- Your goal:
What is needed is every line of the material that contains "none".

*** Dataset records ***

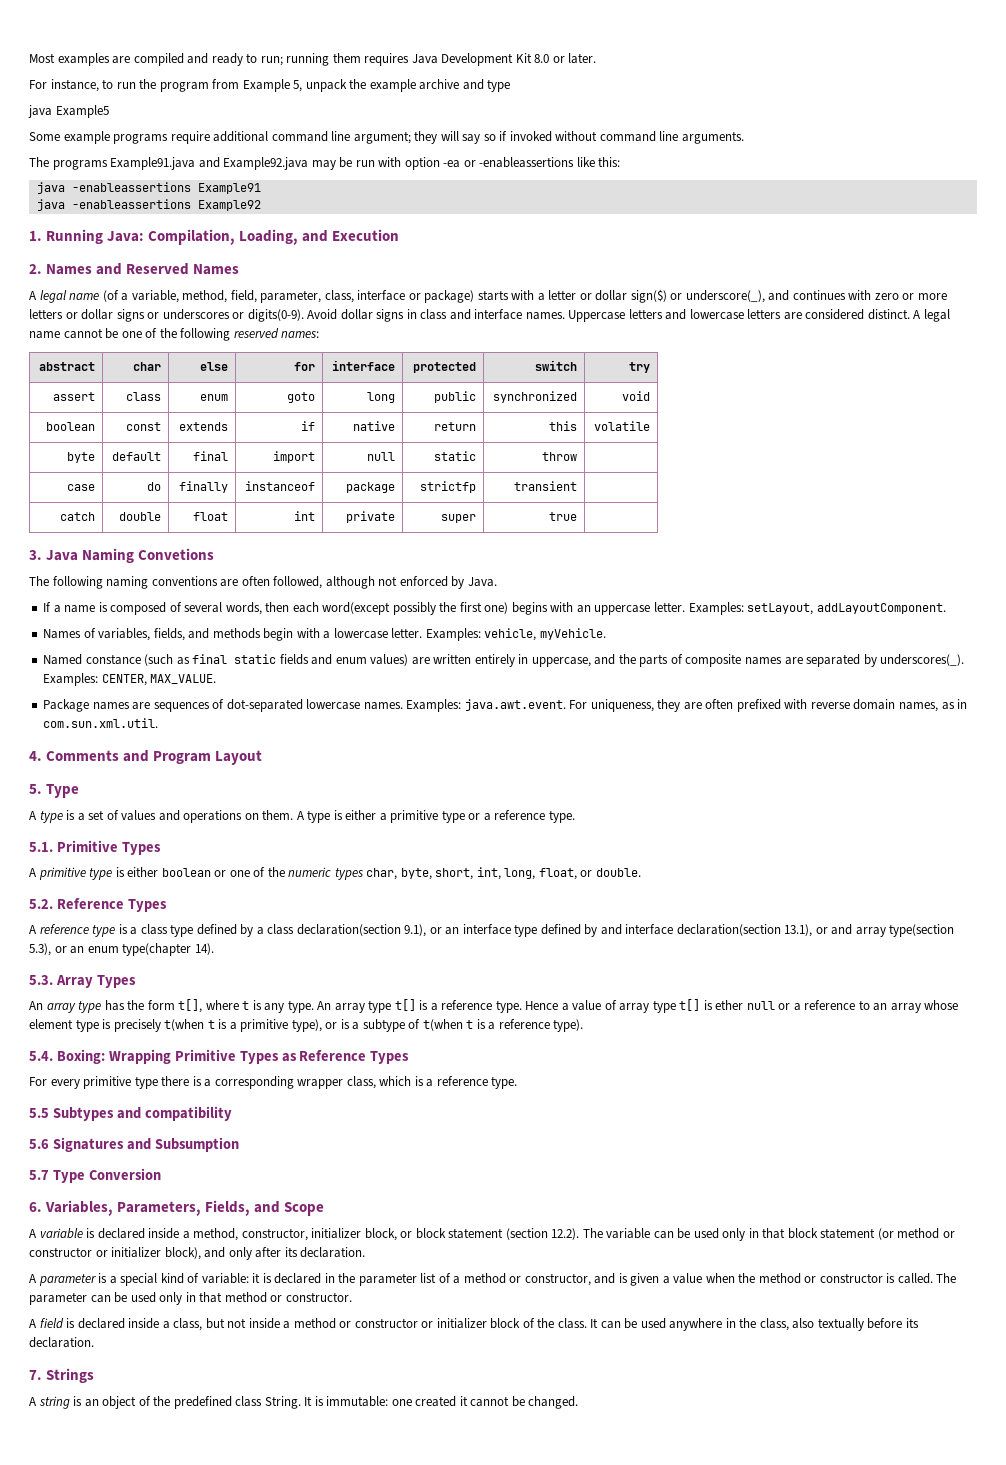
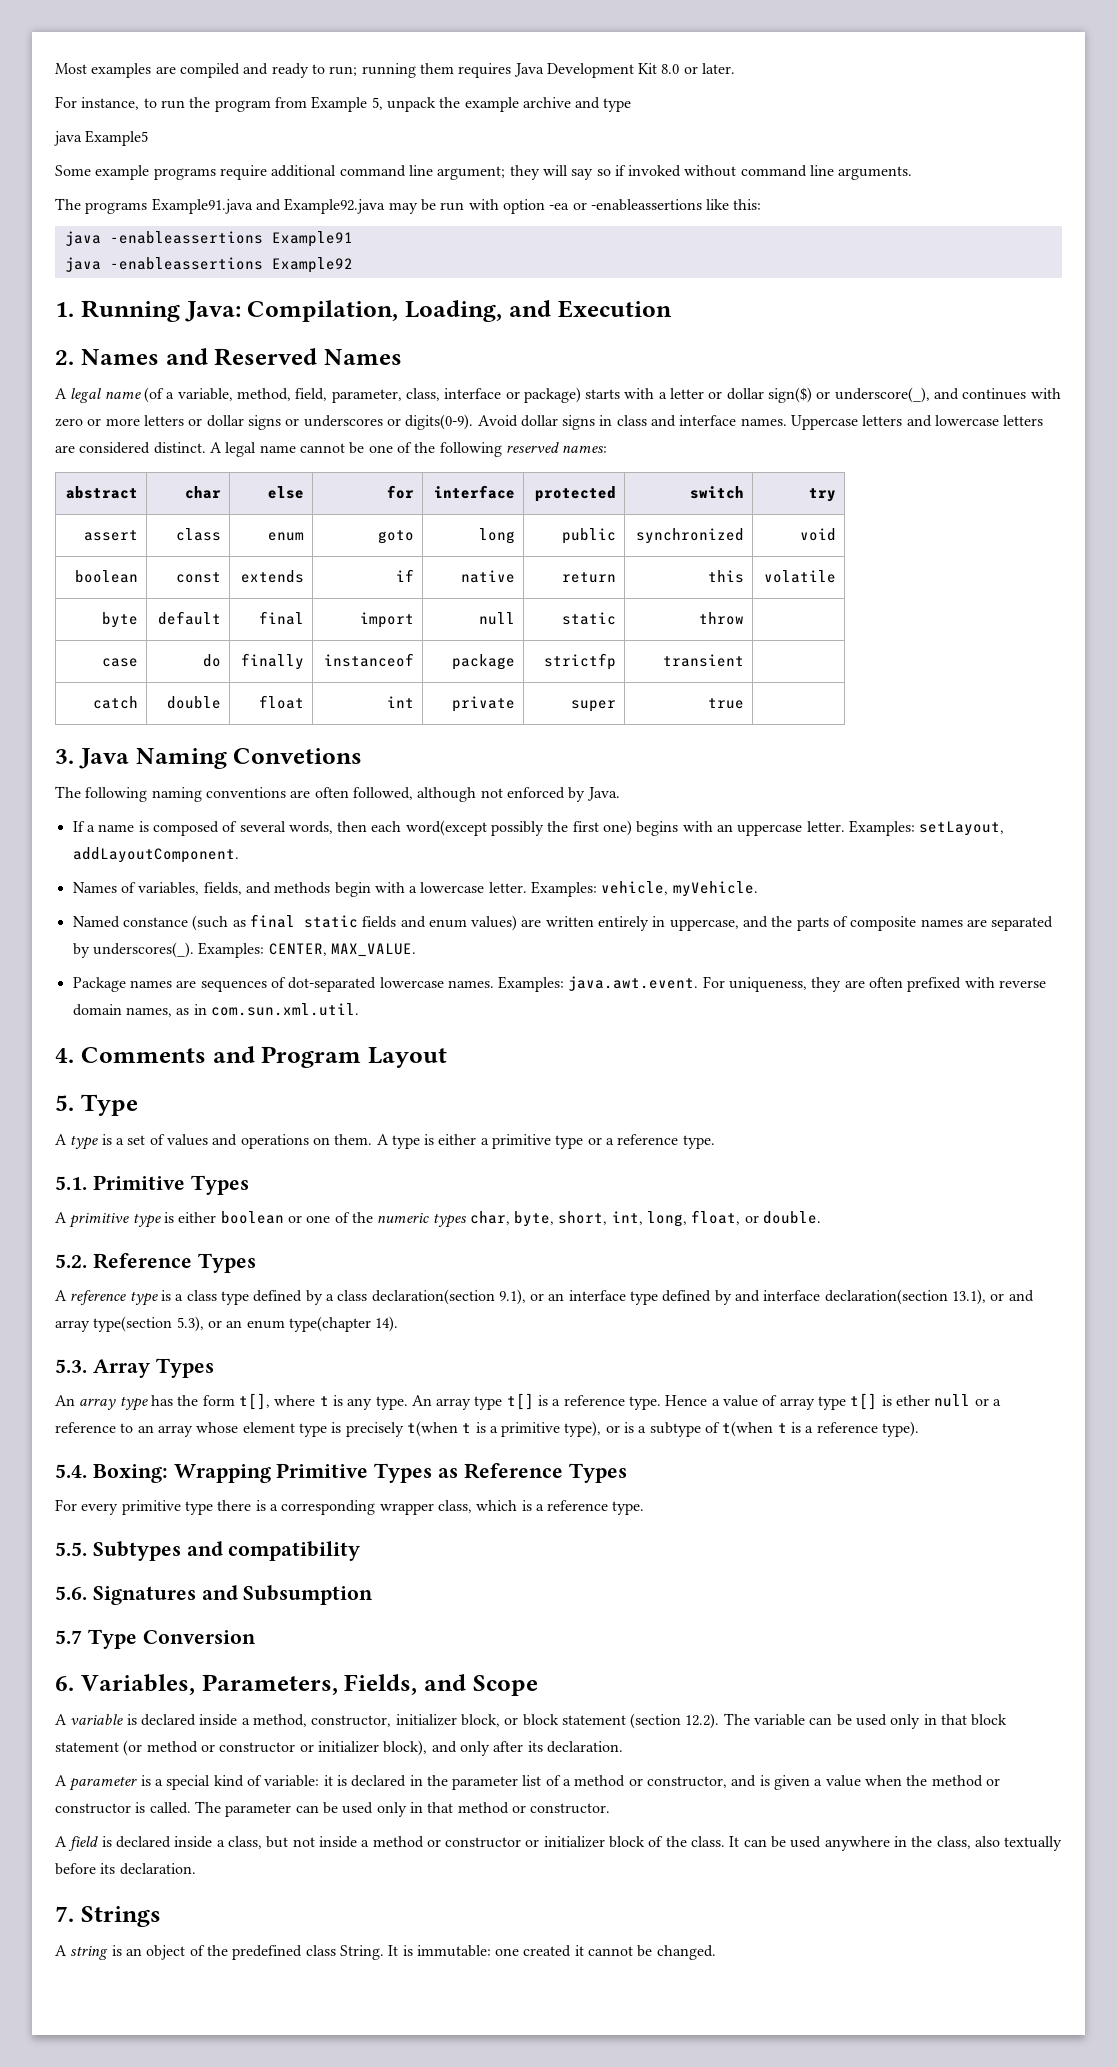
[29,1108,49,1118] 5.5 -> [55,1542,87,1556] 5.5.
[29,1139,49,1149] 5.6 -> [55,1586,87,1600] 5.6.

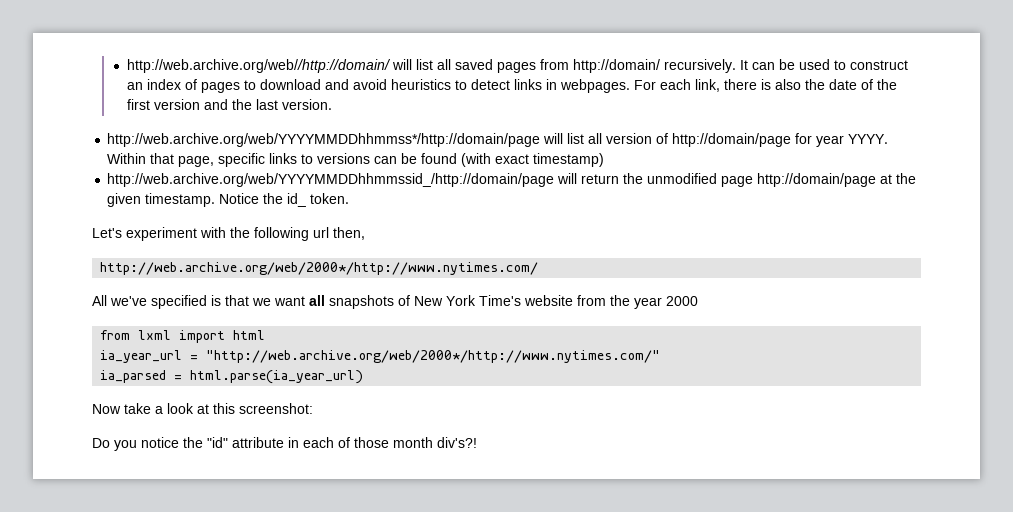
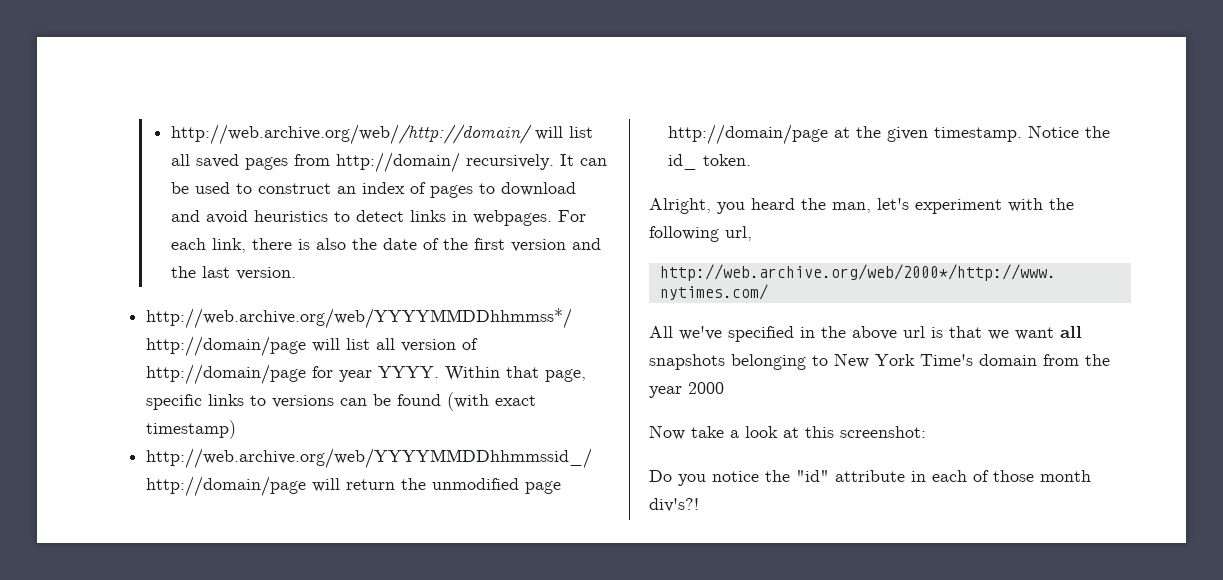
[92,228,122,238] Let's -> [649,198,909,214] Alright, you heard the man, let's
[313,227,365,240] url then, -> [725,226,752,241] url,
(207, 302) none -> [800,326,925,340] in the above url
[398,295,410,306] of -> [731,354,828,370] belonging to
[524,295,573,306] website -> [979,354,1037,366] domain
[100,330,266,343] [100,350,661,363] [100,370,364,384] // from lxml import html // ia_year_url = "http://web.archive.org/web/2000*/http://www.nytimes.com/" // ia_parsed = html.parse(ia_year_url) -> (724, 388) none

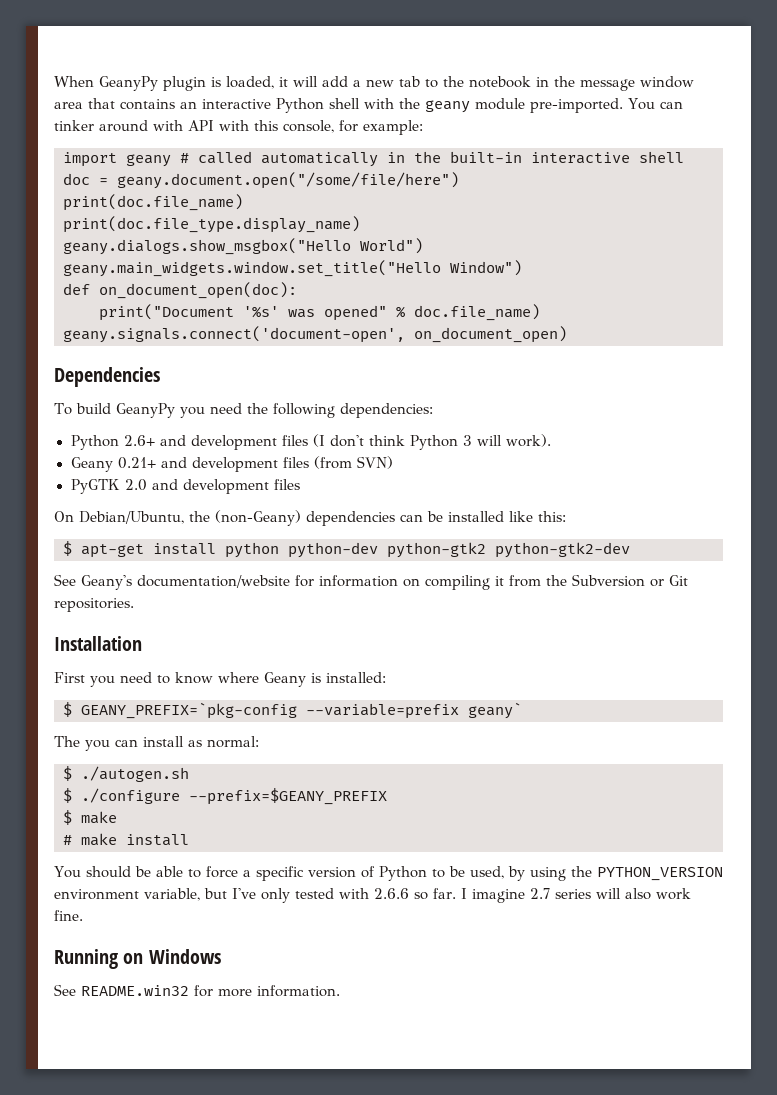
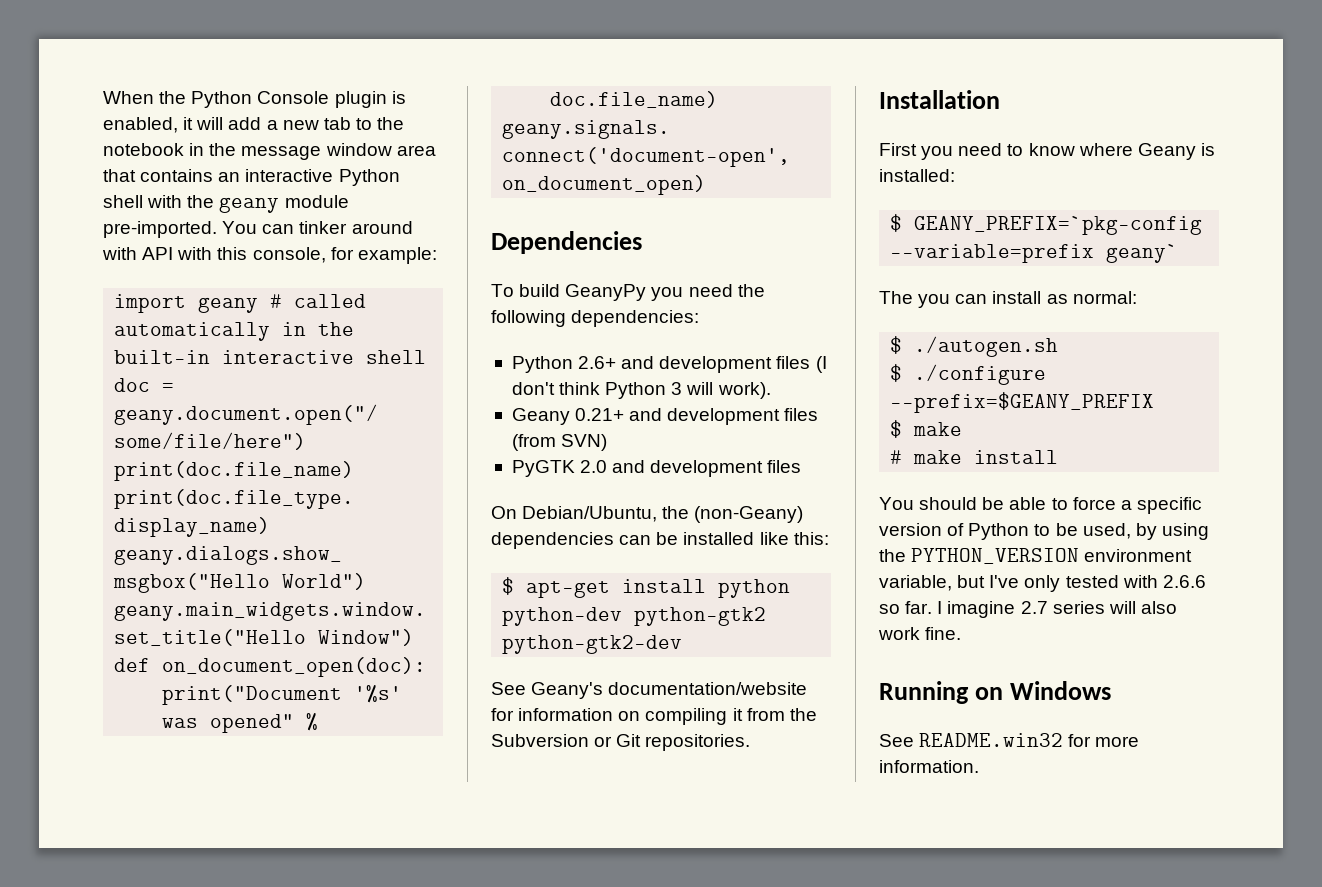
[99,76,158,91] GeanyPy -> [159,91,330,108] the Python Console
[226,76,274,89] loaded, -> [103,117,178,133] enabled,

*** End of Dataset records ***

- Solved problem:
(207, 302) none -> [800,326,925,340] in the above url
[100,330,266,343] [100,350,661,363] [100,370,364,384] // from lxml import html // ia_year_url = "http://web.archive.org/web/2000*/http://www.nytimes.com/" // ia_parsed = html.parse(ia_year_url) -> (724, 388) none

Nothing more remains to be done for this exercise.